Something sparked that summer between the teenagers. The two girls became fast friends, perhaps in part because neither one has a neurotypical brain, Duggan said. She was a daydreamer who flew under most people’s radar, she said. Palder was similar in character and approach.
Today, Palder describes her friend as fierce, someone who takes the initiative and “doesn’t really give two hoots who’s going to stand in her way. She complements me in a way. I am more reserved, and we make a good team.”
After graduating from high school, Duggan moved to Italy to work as a nanny and then lived in New Jersey. When she moved to Seattle, Palder went west, too, and they were roommates for about a year before Palder returned to the area. She and her husband now live in the Fargo-Moorhead area, where they are raising four children.

Palder’s oldest child, a boy, and Duggan’s son were born a month and three days apart.
“She called to tell me she was pregnant, and I was so happy for her,” Duggan said. “Turns outb I was farther along. We would not change that for anything. Being able to be mothers together was so important.”
Duggan returned from a trip to Texas last year with the idea to turn old pieces of china into statements of belief and power. When she proposed it to Palder, she found a warm reception.

“I’m a stay-at-home mom of four, and as you can imagine, it takes up a good part of my head space and energy,” Palder said. “It’s fun to branch out a little bit and get creative in my craft room, coming up with things that are funny to me and meaningful.”
Palder had purchased a Cricut cutting machine at the pandemic’s onset. It allows them to create the designs and lettering. Early response to their pieces has been positive.
“Everybody I show our pieces to, they say they’ve never seen anything like it before,” Palder said. “It’s so nice to feel the support.”
Duggan travels from Sioux Falls to Palder’s home once or twice a month so they can go thrifting together at the larger antique malls, looking for china pieces that suit their purposes. Much of it comes from the 1970s and ’80s, with floral designs and gold rims adding elegance to the sometime blunt messages.
Duggan makes sure the piece and message complement each other. Her pieces with Frida Kahlo quotes go only on “absolutely beautiful” plates. They chose the Tupac Shakur quote because they say he was one of the original feminists. Congresswoman Alexandria Ocasio-Cortez is featured, and Duggan expects to add plates with feminist icon U.S. Sen. Bernie Sanders and former White House press secretary Jen Psaki soon.

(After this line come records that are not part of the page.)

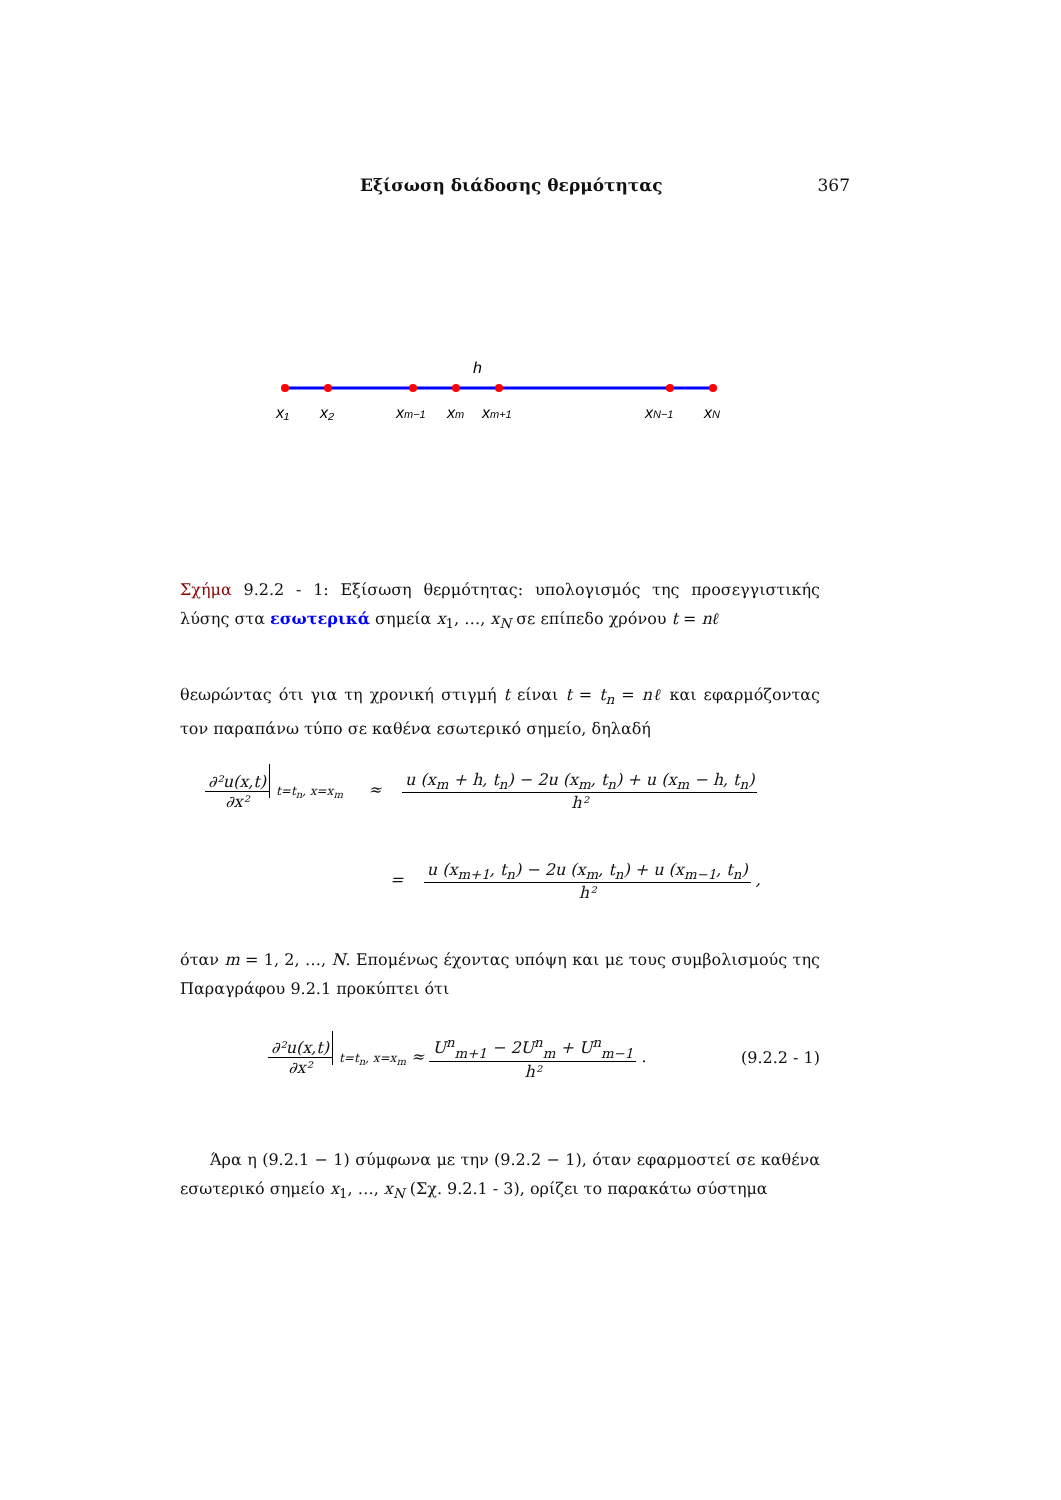Εξίσωση διάδοσης θερμότητας 367
h
x₁
x₂
xm−1
xm
xm+1
xN−1
xN
Σχήμα 9.2.2 - 1: Εξίσωση θερμότητας: υπολογισμός της προσεγγιστικής λύσης στα εσωτερικά σημεία x<sub>1</sub>, …, x<sub>N</sub> σε επίπεδο χρόνου t = nℓ
θεωρώντας ότι για τη χρονική στιγμή t είναι t = t<sub>n</sub> = nℓ και εφαρμόζοντας τον παραπάνω τύπο σε καθένα εσωτερικό σημείο, δηλαδή
∂²u(x,t) ∂x² t=t<sub>n</sub>, x=x<sub>m</sub> ≈ u (x<sub>m</sub> + h, t<sub>n</sub>) − 2u (x<sub>m</sub>, t<sub>n</sub>) + u (x<sub>m</sub> − h, t<sub>n</sub>) h²
= u (x<sub>m+1</sub>, t<sub>n</sub>) − 2u (x<sub>m</sub>, t<sub>n</sub>) + u (x<sub>m−1</sub>, t<sub>n</sub>) h² ,
όταν m = 1, 2, …, N. Επομένως έχοντας υπόψη και με τους συμβολισμούς της Παραγράφου 9.2.1 προκύπτει ότι
∂²u(x,t) ∂x² t=t<sub>n</sub>, x=x<sub>m</sub> ≈ U<sup>n</sup><sub>m+1</sub> − 2U<sup>n</sup><sub>m</sub> + U<sup>n</sup><sub>m−1</sub> h² . (9.2.2 - 1)
Άρα η (9.2.1 − 1) σύμφωνα με την (9.2.2 − 1), όταν εφαρμοστεί σε καθένα εσωτερικό σημείο x<sub>1</sub>, …, x<sub>N</sub> (Σχ. 9.2.1 - 3), ορίζει το παρακάτω σύστημα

A familiar face in the local restaurant industry, Duggan has been a server at several well-known eateries. Four years ago, she joined the company that owns Minervas downtown. She also works at The Attic East. Working double-shifts four days a week gives her three days to pursue other interests.
She also has a connection to downtown Sioux Falls as an artist. Through her ties to Full Circle Book Co-op, she met Sarah Benson, owner of The Hello Hi.
“I love her art, and she loves mine,” Duggan said. “We’re definitely going to do something in the future.”
Duggan describes herself as a “maximalist.” In her home, she has “stuff everywhere,” and she’s always on the lookout for unique pieces that she can upcycle. She sometimes uses words that she knows others may consider offensive. Duggan does not.

“A word is a word, whether you choose to take it in a way you are taught by society to,” she said. “I enjoy the juxtaposition between the words and the beautiful pattern of china already there.”
Palder and Duggan communicate throughout the day when they can’t be together, tossing around different ideas for objects. Because so many people took to gardening indoors during the pandemic, they are creating “thirst traps” for plants and have made a planter from a ceramic coffee pot.
While Best Budz by Heather and Annie is committed to recycling items, they use new glass containers for the stash jars they are making in anticipation of the medical marijuana industry taking off. They hope to put their items in a dispensary someday.